El comandante calló y volvió a sus plantas, de donde no levantó cabeza durante el resto del día. Crescente observó a su padre, alicaído, humillado por la confesión. Sintió compasión por él; era un cobarde de los grandes, por mucho que “casi” hubiese ido a la guerra.

 

 

Crescente golpeó en la puerta de su madre; ésta no le respondió. Volvió a insistir una y otra vez, hasta que finalmente la mujer no tuvo más remedio que abrir.

Ella tenía los ojos llorosos y no se atrevía a mirarlo. Él entró en la pieza y cerró la puerta. Marina estaba sentada en la cama, ocultando su rostro entre las manos.

-Siento que te hayas enterado de esto, Crescente....-dijo ella al fin.

-¿Te casaste por dinero?.. .

- Sí, no lo niego. Si alguna vez hubieses visto lo que tuve que soportar en mi casa, me darías la razón. Pero también me casé por amor.

Crescente la miró con asombro.

-Tu padre es un soldado, un hombre de valor, buen mozo ¡Casi fue a la guerra! Era todo lo que una niña como yo soñaba. Pero no podía pretender que alguien como él se fijase en una lavandera

El muchacho se mantenía impávido.

-Honorato necesitaba una mujer que se encargase de la casa y le diese hijos, nada más. Él no quería una esposa. Pero era mi oportunidad para poder tenerlo cerca. Y ahora, que  ya estás grande, él retirado...tengo miedo de que no me necesite más, que me diga que fui una empleada muy eficiente pero mis servicios ya no son requeridos.

-Hable con él, mamá. Dígale lo que siente.

-No me atrevería. Ante sus ojos, siempre seré la lavandera que sacó de la población. Han pasado demasiados años ya para cambiar las cosas..

-Demasiado no es un número real. No existe.

La mujer volvió a llorar y Crescente silenciosamente se retiró del cuarto.

 

 

            El comandante Cabrera había terminado por convertirse en una planta más. Su comunicación con las flores resultaba armoniosa, y su relación con los insectos complaciente, como jamás lo fuera con los humanos. Llevaba tantos días descifrando el lenguaje de las plantas, que terminó por olvidar el propio

Tarde fue, entonces, para Marina. Aquél día expiraba el contrato. Honorato estaba en el jardín, sentado, oyendo a una hormiga conversar con una cuncuna. Su esposa surgió silenciosa y delicada, como siempre. Él aún no se percataba que había asimilado un nuevo idioma, pues el silencio consumía gran parte de su vida.

            Fue sólo cuando ella quiso hablarle que lo notó.
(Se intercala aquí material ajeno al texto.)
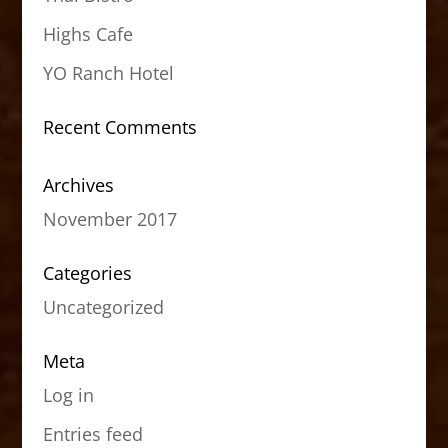
Highs Cafe
YO Ranch Hotel
Recent Comments
Archives
November 2017
Categories
Uncategorized
Meta
Log in
Entries feed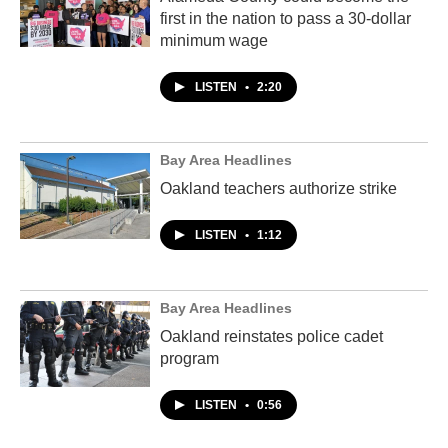
first in the nation to pass a 30-dollar
minimum wage
LISTEN
•
2:20
Bay Area Headlines
Oakland teachers authorize strike
LISTEN
•
1:12
Bay Area Headlines
Oakland reinstates police cadet
program
LISTEN
•
0:56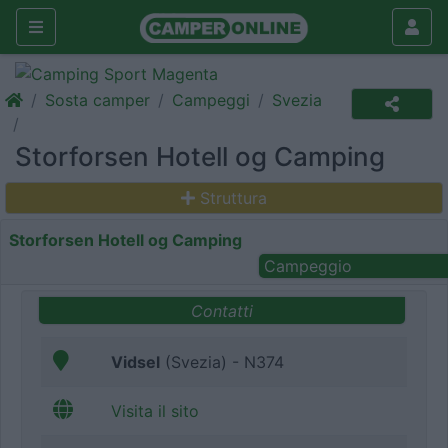
Sosta camper
Campeggi
Svezia
Storforsen Hotell og Camping
Struttura
Storforsen Hotell og Camping
Campeggio
Contatti
Vidsel
(Svezia) - N374
Visita il sito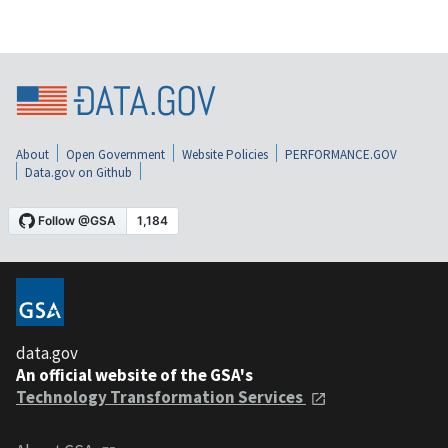
About
Open Government
Website Policies
PERFORMANCE.GOV
Data.gov on Github
data.gov
An official website of the GSA's
Technology Transformation Services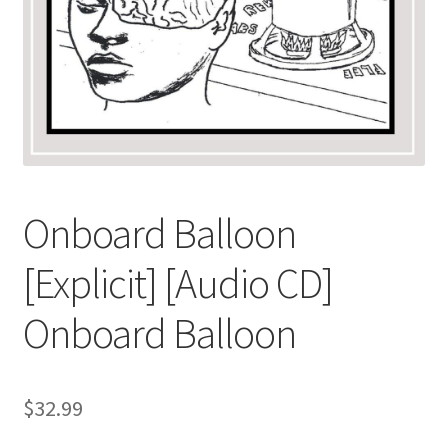
Onboard Balloon
[Explicit] [Audio CD]
Onboard Balloon
$
32.99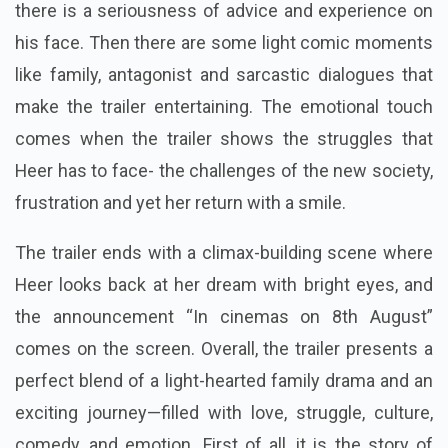
there is a seriousness of advice and experience on
his face. Then there are some light comic moments
like family, antagonist and sarcastic dialogues that
make the trailer entertaining.
The emotional touch
comes when the trailer shows the struggles that
Heer has to face- the challenges of the new society,
frustration and yet her return with a smile.
The trailer ends with a climax-building scene where
Heer looks back at her dream with bright eyes, and
the announcement “In cinemas on 8th August”
comes on the screen. Overall, the trailer presents a
perfect blend of a light-hearted family drama and an
exciting journey—filled with love, struggle, culture,
comedy, and emotion. First of all, it is the story of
Al verla con esos ojos emocionados habría dado cualquier cosa por comprender lo que trataba de decirle. Pero, por más que lo intentó, no pudo. Él sólo entendía en flora. Y cuando se esforzó por decirle que le tuviera paciencia, que por algún motivo no lograba entender lo que ella le decía, fue Marina la que no comprendió. Porque él hablaba en fauna.

            Entonces los ojos de Honorato también se llenaron de lágrimas. Ambos se miraron por un momento, intentando sacar palabras a través de sus retinas, él, con el miedo que siempre lo había frenado, pero con una extraña sensación al observar la mirada melancólica de su mujer. Luego de un instante, cediendo nuevamente ante la cobardía y el temor, el comandante dio las espaldas a su esposa y volvió a concentrarse en el único dialogo que podía comprender de veras, el de la hormiga con la cuncuna.
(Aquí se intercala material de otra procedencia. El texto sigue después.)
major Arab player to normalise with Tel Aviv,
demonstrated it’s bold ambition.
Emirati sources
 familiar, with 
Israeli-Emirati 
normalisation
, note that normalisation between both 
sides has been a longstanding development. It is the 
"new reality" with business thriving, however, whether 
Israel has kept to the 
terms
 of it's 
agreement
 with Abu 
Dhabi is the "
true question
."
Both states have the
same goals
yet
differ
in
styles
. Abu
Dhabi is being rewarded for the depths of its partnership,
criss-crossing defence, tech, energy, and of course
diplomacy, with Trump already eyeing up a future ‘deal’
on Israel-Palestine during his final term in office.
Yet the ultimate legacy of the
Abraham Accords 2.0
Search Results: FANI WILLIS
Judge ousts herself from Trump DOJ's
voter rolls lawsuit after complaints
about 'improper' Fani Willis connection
            Marina jamás había visto aquella mirada en su esposo. Pensó que tal vez su hijo podría tener razón. Entonces se le acercó, silenciosa y mesurada, intentando no tocar demasiado su cuerpo para no asustarlo, y delicadamente reposó la cabeza sobre sus espaldas. El comandante, sorprendido, cerró los ojos y siguió mirando a la cuncuna, que a esas alturas ya había terminado por devorarse a la hormiga con la que estaba conversando.